Top of INPUT

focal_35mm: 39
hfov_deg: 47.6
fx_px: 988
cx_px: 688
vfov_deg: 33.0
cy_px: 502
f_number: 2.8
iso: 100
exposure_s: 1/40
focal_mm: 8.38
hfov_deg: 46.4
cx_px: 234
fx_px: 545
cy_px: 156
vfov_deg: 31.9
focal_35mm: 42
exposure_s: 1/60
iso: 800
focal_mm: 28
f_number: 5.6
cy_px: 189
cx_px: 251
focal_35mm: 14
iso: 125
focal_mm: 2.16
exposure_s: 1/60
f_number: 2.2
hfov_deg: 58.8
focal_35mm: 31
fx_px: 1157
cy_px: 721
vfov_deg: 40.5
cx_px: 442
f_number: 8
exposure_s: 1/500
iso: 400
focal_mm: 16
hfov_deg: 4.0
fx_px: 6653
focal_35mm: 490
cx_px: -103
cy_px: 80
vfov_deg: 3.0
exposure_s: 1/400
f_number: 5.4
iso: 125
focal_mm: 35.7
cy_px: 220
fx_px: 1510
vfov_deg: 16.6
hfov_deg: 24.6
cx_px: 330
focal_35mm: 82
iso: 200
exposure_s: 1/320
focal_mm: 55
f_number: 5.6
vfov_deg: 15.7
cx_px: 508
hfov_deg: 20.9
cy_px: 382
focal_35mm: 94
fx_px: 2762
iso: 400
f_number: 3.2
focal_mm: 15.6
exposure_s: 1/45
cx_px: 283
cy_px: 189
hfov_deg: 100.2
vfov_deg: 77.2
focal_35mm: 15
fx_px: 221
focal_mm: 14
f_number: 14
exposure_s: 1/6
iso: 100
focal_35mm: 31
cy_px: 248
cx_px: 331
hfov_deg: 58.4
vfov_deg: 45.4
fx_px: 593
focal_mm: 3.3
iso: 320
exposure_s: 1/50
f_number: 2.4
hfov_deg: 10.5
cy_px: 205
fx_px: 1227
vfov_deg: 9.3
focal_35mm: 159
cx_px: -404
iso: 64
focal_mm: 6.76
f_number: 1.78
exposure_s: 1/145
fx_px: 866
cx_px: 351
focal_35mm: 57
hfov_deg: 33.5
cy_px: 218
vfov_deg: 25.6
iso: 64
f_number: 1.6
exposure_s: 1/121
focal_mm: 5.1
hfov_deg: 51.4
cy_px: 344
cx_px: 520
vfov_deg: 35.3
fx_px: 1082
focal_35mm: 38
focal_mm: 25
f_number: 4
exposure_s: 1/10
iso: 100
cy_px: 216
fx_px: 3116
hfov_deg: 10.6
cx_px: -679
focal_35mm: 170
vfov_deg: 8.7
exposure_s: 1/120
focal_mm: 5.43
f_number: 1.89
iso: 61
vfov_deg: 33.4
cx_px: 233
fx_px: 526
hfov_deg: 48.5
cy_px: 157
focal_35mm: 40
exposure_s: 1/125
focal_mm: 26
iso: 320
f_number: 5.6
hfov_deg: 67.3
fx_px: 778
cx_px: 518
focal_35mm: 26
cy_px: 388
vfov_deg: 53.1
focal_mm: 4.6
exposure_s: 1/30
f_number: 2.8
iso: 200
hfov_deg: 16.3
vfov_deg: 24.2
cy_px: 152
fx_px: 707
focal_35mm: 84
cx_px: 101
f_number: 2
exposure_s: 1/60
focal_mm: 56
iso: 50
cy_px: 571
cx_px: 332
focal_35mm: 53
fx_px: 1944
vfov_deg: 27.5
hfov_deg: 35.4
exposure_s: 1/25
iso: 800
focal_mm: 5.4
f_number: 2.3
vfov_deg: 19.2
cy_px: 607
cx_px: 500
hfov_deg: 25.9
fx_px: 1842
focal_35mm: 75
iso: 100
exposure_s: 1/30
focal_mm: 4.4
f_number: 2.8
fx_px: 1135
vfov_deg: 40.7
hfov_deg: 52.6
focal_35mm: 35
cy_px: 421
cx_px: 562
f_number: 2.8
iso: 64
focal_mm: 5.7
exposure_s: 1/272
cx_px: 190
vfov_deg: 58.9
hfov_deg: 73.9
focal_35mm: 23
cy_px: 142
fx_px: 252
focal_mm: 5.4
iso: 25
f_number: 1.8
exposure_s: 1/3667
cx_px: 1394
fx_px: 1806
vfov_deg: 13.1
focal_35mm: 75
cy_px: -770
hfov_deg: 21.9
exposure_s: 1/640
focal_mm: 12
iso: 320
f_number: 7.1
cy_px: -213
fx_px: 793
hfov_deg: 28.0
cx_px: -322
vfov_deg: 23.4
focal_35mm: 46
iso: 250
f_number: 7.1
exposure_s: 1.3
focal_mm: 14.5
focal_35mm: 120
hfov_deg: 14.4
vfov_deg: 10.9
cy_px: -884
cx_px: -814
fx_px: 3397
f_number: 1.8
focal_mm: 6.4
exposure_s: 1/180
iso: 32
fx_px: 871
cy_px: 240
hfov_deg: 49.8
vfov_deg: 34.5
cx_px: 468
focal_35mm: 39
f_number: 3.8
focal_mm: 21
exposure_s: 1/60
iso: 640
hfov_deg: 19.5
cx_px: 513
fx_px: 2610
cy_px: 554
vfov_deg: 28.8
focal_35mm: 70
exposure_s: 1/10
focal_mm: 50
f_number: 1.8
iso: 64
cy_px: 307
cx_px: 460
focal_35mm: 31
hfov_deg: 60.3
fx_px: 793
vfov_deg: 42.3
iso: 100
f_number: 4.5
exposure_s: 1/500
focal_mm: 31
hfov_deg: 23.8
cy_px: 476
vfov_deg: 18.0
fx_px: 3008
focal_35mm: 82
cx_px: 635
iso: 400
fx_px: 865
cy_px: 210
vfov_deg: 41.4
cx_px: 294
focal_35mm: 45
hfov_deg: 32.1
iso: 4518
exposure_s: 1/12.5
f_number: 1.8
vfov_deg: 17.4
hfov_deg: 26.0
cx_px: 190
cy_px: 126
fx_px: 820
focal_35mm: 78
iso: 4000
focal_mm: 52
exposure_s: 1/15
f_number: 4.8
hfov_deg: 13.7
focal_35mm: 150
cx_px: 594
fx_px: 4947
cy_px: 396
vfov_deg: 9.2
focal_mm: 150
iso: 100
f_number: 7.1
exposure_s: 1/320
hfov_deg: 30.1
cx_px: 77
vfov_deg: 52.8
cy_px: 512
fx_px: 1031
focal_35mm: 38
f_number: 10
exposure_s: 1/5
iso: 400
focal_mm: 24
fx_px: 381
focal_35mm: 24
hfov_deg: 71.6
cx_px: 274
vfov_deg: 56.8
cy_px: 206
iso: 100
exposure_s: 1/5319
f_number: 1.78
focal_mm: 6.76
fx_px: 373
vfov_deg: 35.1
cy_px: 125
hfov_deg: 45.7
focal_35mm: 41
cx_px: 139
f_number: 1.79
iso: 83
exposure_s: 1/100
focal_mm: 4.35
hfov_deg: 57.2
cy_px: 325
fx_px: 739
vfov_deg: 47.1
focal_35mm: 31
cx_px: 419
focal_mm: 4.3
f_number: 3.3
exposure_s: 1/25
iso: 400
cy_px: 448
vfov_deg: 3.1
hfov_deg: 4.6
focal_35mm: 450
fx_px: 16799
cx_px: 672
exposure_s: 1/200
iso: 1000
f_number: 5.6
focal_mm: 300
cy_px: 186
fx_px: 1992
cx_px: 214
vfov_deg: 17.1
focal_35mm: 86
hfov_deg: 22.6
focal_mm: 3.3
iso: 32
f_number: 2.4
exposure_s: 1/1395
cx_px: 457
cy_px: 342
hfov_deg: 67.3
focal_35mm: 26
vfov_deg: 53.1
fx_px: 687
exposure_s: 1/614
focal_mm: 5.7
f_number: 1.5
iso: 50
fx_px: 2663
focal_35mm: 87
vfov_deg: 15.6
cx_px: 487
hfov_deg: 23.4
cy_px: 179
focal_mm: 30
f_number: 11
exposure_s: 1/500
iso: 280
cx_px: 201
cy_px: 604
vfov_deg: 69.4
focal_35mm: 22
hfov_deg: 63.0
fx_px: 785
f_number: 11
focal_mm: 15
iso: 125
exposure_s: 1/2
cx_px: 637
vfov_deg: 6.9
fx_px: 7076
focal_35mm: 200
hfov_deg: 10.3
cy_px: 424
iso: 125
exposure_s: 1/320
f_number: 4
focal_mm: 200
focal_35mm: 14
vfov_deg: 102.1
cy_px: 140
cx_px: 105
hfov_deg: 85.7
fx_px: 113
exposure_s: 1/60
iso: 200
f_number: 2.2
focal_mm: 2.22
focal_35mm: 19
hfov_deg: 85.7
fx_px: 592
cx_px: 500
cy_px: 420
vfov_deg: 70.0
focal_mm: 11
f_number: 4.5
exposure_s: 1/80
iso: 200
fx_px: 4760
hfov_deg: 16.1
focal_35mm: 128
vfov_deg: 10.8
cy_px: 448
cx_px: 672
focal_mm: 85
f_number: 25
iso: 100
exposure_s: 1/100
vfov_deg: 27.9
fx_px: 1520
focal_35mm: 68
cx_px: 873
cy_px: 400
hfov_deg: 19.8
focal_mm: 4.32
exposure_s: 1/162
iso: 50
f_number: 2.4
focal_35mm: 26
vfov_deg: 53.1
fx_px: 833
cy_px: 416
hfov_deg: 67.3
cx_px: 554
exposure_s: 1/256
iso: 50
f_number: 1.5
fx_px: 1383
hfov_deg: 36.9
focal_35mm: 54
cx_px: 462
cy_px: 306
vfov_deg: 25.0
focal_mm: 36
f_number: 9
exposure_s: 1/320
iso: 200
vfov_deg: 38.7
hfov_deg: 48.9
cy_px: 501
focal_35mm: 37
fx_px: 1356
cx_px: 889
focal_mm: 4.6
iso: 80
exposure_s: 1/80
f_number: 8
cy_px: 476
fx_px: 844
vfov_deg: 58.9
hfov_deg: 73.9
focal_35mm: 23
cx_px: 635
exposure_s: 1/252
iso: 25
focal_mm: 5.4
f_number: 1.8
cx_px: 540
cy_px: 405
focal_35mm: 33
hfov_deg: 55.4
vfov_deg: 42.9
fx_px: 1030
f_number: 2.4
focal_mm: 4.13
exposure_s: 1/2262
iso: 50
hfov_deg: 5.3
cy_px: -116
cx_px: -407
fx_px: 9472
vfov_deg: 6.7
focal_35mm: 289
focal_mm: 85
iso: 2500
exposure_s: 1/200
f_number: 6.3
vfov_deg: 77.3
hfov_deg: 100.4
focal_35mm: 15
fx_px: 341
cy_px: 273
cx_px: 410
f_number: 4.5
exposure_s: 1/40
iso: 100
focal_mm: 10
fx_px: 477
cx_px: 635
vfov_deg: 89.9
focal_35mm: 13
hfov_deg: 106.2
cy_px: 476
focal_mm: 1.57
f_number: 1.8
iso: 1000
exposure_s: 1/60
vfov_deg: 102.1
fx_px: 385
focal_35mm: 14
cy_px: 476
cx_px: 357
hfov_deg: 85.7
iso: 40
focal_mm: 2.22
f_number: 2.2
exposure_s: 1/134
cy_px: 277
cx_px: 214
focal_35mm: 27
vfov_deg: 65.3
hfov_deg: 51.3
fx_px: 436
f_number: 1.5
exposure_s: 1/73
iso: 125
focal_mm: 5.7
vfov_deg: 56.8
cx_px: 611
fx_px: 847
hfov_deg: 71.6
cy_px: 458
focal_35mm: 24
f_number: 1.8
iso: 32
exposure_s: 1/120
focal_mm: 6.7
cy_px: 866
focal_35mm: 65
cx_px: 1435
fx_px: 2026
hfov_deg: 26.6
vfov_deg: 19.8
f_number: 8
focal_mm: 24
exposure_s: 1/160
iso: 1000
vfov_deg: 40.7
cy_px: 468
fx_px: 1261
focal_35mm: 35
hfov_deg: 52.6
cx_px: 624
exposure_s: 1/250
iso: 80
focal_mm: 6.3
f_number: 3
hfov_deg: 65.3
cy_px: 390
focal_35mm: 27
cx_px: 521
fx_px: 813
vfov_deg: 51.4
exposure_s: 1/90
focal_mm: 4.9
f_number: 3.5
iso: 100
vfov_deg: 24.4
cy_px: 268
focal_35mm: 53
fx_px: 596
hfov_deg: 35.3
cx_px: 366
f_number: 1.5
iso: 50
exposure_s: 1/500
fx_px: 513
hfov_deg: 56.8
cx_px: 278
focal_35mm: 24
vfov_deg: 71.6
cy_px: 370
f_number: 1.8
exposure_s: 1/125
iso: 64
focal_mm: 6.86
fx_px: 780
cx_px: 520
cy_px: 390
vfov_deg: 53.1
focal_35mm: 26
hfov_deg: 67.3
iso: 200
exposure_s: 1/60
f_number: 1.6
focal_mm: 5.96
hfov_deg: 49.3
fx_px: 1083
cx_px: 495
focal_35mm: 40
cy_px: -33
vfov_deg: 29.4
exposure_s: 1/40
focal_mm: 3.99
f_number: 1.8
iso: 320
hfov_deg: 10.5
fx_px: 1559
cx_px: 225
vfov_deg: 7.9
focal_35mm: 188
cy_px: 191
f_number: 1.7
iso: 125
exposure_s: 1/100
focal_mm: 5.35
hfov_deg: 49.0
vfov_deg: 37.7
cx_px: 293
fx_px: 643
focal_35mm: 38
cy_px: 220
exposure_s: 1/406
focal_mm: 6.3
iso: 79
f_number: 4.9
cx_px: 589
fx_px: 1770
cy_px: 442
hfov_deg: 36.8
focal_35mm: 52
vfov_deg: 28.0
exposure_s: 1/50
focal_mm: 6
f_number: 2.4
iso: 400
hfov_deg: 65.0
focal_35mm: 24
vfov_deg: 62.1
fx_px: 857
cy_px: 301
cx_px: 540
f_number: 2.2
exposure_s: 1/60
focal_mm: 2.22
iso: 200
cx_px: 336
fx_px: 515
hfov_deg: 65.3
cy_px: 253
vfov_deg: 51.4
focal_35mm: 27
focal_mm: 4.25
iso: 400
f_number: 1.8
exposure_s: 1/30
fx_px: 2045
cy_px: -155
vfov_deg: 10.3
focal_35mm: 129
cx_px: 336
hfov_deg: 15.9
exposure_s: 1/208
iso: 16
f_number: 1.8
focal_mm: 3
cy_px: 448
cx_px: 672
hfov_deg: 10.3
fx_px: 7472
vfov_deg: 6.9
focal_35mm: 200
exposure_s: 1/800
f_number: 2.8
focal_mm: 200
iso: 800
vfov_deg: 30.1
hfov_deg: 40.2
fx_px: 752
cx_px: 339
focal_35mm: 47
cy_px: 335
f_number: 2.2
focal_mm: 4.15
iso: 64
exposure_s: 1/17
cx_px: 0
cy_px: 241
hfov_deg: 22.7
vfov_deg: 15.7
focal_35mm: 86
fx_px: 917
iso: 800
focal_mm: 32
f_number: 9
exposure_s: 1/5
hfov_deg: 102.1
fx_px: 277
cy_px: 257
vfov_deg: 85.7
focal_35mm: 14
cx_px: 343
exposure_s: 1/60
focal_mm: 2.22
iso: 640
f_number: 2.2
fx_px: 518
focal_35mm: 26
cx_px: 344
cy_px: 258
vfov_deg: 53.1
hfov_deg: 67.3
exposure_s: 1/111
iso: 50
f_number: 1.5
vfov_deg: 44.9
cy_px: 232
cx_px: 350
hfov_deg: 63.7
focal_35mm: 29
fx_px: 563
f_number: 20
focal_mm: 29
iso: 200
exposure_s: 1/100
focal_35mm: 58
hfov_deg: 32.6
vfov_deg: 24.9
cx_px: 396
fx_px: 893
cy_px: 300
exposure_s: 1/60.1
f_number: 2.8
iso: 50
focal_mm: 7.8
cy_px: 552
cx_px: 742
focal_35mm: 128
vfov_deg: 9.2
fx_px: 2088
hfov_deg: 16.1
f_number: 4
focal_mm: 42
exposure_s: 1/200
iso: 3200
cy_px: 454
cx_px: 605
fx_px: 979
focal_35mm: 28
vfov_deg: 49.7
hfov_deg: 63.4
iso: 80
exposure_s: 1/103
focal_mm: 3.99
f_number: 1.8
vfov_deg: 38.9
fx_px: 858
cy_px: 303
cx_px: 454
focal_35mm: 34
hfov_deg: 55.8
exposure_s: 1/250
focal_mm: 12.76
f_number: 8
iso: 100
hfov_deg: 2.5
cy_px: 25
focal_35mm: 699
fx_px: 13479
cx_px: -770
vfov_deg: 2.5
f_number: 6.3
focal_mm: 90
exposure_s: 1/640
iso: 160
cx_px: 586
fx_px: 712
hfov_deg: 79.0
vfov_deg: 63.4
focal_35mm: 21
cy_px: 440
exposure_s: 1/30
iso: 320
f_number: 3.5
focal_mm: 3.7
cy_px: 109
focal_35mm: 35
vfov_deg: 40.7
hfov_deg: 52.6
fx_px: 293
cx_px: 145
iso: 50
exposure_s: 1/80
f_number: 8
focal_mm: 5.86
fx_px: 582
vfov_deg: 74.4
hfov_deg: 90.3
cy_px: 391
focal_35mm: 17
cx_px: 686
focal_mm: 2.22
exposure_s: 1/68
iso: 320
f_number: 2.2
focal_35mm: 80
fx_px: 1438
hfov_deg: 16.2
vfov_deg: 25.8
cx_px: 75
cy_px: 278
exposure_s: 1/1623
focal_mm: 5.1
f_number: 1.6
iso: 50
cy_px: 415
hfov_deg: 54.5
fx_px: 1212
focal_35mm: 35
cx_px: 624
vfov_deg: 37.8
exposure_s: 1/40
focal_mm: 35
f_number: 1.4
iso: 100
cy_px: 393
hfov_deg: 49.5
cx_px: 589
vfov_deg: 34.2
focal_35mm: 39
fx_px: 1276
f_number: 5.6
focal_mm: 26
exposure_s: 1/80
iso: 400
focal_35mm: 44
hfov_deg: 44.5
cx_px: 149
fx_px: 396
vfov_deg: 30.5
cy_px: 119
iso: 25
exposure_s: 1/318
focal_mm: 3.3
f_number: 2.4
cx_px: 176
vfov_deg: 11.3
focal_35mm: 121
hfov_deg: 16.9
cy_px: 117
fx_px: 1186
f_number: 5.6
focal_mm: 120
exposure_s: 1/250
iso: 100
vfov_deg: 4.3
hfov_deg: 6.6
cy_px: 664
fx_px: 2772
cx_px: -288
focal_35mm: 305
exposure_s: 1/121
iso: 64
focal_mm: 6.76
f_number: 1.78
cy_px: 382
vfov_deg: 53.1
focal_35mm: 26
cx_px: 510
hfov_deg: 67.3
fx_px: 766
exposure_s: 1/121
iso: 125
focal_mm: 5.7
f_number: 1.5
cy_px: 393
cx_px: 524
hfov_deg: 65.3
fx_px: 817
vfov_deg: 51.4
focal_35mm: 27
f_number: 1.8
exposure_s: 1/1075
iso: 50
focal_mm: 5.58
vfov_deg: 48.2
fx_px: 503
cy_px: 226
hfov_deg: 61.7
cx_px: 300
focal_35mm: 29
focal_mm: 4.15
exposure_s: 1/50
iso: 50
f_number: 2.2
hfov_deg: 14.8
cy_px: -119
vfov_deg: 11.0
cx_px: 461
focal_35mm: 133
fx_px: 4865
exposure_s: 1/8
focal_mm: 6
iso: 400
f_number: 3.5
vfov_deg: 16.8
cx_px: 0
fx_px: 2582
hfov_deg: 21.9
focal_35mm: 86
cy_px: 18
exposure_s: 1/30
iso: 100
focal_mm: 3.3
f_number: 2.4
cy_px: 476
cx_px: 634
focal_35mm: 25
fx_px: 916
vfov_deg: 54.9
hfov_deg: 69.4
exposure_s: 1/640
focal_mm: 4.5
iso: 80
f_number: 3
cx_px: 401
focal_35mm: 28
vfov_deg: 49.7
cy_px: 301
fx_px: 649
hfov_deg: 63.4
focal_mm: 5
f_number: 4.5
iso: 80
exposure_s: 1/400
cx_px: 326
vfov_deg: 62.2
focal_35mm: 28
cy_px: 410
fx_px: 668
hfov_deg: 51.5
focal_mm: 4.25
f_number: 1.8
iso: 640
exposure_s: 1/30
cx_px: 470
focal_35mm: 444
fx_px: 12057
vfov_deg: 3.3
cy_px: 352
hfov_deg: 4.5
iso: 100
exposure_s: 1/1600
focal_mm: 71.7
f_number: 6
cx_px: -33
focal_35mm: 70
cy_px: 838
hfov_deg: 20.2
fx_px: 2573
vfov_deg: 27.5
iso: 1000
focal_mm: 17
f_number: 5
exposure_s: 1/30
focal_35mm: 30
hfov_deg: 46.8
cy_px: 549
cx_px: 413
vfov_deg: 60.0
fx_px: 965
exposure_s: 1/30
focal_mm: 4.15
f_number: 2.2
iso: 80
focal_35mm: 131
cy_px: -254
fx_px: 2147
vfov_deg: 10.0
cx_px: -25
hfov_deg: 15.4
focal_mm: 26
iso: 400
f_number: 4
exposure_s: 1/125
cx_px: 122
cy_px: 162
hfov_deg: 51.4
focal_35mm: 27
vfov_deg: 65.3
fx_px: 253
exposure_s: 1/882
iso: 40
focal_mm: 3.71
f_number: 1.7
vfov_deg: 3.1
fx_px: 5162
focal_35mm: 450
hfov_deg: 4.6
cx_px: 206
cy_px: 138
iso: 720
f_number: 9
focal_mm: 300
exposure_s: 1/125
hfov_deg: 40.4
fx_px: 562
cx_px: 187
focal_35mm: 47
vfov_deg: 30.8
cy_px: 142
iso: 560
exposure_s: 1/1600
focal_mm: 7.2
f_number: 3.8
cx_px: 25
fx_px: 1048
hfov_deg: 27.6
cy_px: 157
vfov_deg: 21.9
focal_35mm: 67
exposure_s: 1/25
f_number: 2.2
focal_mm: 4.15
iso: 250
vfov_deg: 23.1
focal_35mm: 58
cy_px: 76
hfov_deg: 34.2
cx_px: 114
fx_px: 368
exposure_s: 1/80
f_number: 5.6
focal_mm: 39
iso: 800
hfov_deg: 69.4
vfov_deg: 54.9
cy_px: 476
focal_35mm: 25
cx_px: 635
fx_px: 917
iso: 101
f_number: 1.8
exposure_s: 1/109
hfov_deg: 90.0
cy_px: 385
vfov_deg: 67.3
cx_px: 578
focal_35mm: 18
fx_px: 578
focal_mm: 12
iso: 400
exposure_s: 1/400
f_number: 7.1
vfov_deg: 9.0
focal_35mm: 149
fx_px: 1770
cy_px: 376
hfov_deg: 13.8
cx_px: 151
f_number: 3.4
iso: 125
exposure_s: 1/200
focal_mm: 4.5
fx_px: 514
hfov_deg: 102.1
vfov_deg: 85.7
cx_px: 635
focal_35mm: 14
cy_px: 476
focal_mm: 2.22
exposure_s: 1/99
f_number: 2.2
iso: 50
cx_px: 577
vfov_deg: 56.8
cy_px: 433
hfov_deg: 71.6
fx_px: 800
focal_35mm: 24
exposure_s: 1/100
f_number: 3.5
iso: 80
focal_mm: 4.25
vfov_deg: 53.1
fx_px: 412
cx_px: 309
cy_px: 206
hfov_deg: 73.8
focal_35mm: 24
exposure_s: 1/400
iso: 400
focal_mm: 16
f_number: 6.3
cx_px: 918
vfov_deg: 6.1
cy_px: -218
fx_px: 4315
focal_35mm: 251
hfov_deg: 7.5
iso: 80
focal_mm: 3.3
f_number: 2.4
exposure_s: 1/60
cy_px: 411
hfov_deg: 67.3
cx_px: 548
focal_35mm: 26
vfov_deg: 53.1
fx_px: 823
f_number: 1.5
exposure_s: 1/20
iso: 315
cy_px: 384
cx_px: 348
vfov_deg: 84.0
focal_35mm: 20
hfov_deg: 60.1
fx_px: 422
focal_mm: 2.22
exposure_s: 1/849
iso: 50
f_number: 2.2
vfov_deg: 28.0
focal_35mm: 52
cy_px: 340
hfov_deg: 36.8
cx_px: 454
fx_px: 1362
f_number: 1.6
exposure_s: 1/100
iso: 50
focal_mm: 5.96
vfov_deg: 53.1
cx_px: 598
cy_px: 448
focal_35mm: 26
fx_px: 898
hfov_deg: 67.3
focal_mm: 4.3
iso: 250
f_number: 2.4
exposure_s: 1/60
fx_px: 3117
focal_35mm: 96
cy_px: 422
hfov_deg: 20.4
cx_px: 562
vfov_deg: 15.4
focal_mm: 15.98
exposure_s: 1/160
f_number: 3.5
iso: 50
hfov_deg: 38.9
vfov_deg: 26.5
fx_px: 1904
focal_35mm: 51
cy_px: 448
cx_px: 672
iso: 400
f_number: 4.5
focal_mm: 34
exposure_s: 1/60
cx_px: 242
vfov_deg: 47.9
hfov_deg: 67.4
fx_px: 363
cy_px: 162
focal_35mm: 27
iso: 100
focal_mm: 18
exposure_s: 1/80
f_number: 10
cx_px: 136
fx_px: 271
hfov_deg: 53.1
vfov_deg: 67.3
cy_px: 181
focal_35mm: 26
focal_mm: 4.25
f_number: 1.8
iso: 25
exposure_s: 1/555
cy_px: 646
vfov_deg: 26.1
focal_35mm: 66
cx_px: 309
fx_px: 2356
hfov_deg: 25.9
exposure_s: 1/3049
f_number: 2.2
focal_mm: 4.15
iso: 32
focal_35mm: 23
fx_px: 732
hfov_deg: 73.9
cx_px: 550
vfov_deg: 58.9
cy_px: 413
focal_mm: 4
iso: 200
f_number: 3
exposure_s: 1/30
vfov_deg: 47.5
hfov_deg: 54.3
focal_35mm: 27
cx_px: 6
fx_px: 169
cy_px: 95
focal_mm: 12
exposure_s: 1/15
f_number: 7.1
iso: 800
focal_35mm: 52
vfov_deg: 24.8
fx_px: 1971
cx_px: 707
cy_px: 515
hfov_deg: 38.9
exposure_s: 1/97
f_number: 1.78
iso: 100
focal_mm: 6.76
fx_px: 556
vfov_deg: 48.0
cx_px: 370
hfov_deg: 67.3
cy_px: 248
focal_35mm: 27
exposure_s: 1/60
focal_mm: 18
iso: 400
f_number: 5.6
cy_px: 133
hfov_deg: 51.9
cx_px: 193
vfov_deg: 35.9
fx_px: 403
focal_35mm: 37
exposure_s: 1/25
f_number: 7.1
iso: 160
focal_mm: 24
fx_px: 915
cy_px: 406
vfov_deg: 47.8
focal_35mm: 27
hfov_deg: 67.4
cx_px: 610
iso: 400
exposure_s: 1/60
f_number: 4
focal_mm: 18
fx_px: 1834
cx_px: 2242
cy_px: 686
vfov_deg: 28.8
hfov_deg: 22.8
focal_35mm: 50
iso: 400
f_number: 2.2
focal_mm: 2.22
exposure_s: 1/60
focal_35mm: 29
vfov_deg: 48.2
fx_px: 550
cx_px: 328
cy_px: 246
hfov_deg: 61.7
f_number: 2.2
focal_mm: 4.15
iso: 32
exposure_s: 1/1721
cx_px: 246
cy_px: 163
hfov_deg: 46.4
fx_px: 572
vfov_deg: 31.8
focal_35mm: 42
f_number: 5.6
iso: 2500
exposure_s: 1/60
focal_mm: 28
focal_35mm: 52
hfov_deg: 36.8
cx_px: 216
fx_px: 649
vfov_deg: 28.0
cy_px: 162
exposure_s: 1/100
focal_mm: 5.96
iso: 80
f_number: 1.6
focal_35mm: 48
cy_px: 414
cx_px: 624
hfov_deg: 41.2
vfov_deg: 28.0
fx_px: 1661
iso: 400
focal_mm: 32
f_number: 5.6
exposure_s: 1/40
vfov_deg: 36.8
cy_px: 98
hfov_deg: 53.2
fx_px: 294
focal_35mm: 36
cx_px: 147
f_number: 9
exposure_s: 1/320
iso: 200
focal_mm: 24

Bottom of INPUT

[PROBLEM TO SOLVE]:
Only the lines from the first line of the records through the one containing "vfov_deg: 35.3" should be reproduced, exactly, with both of them included.

[YOUR SOLUTION]:
focal_35mm: 39
hfov_deg: 47.6
fx_px: 988
cx_px: 688
vfov_deg: 33.0
cy_px: 502
f_number: 2.8
iso: 100
exposure_s: 1/40
focal_mm: 8.38
hfov_deg: 46.4
cx_px: 234
fx_px: 545
cy_px: 156
vfov_deg: 31.9
focal_35mm: 42
exposure_s: 1/60
iso: 800
focal_mm: 28
f_number: 5.6
cy_px: 189
cx_px: 251
focal_35mm: 14
iso: 125
focal_mm: 2.16
exposure_s: 1/60
f_number: 2.2
hfov_deg: 58.8
focal_35mm: 31
fx_px: 1157
cy_px: 721
vfov_deg: 40.5
cx_px: 442
f_number: 8
exposure_s: 1/500
iso: 400
focal_mm: 16
hfov_deg: 4.0
fx_px: 6653
focal_35mm: 490
cx_px: -103
cy_px: 80
vfov_deg: 3.0
exposure_s: 1/400
f_number: 5.4
iso: 125
focal_mm: 35.7
cy_px: 220
fx_px: 1510
vfov_deg: 16.6
hfov_deg: 24.6
cx_px: 330
focal_35mm: 82
iso: 200
exposure_s: 1/320
focal_mm: 55
f_number: 5.6
vfov_deg: 15.7
cx_px: 508
hfov_deg: 20.9
cy_px: 382
focal_35mm: 94
fx_px: 2762
iso: 400
f_number: 3.2
focal_mm: 15.6
exposure_s: 1/45
cx_px: 283
cy_px: 189
hfov_deg: 100.2
vfov_deg: 77.2
focal_35mm: 15
fx_px: 221
focal_mm: 14
f_number: 14
exposure_s: 1/6
iso: 100
focal_35mm: 31
cy_px: 248
cx_px: 331
hfov_deg: 58.4
vfov_deg: 45.4
fx_px: 593
focal_mm: 3.3
iso: 320
exposure_s: 1/50
f_number: 2.4
hfov_deg: 10.5
cy_px: 205
fx_px: 1227
vfov_deg: 9.3
focal_35mm: 159
cx_px: -404
iso: 64
focal_mm: 6.76
f_number: 1.78
exposure_s: 1/145
fx_px: 866
cx_px: 351
focal_35mm: 57
hfov_deg: 33.5
cy_px: 218
vfov_deg: 25.6
iso: 64
f_number: 1.6
exposure_s: 1/121
focal_mm: 5.1
hfov_deg: 51.4
cy_px: 344
cx_px: 520
vfov_deg: 35.3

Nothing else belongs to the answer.